Top of Data below

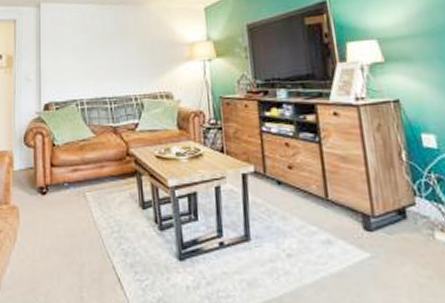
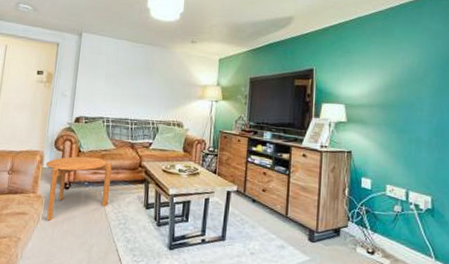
side table: none [16,150,95,239] -> present [45,156,112,222]

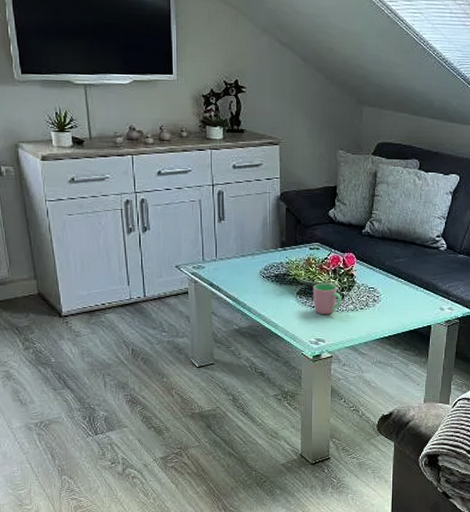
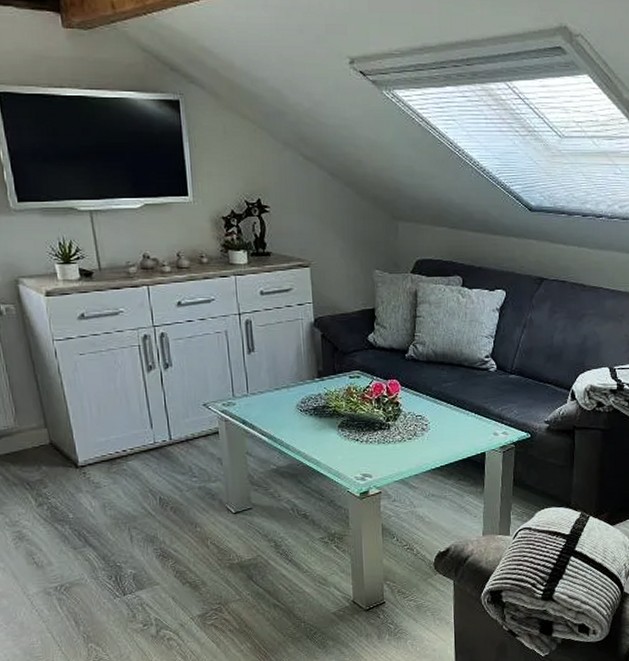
cup: present [313,283,341,315] -> none [356,414,387,448]

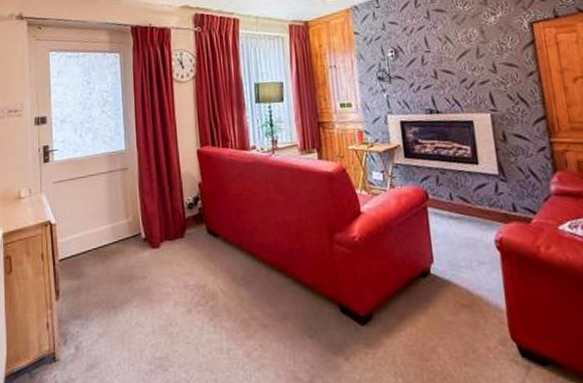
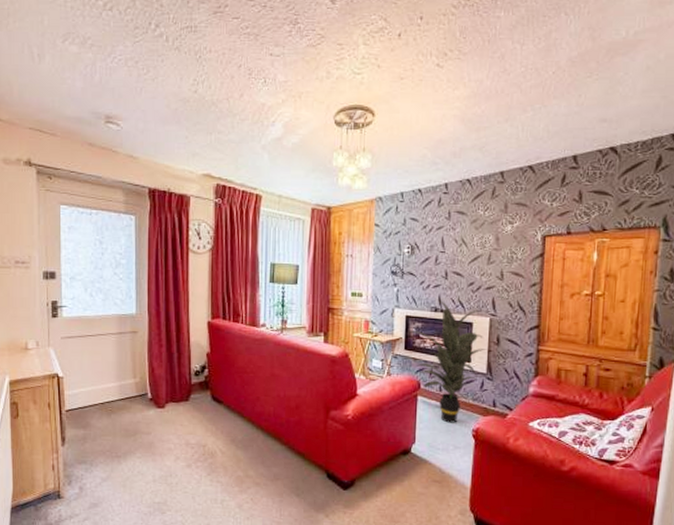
indoor plant: none [405,101,495,235] -> present [408,300,490,423]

Bottom of Data below

Work task: Without including a single picture, restate all of the data word for word.

Reply:
side table: none [16,150,95,239] -> present [45,156,112,222]

cup: present [313,283,341,315] -> none [356,414,387,448]

indoor plant: none [405,101,495,235] -> present [408,300,490,423]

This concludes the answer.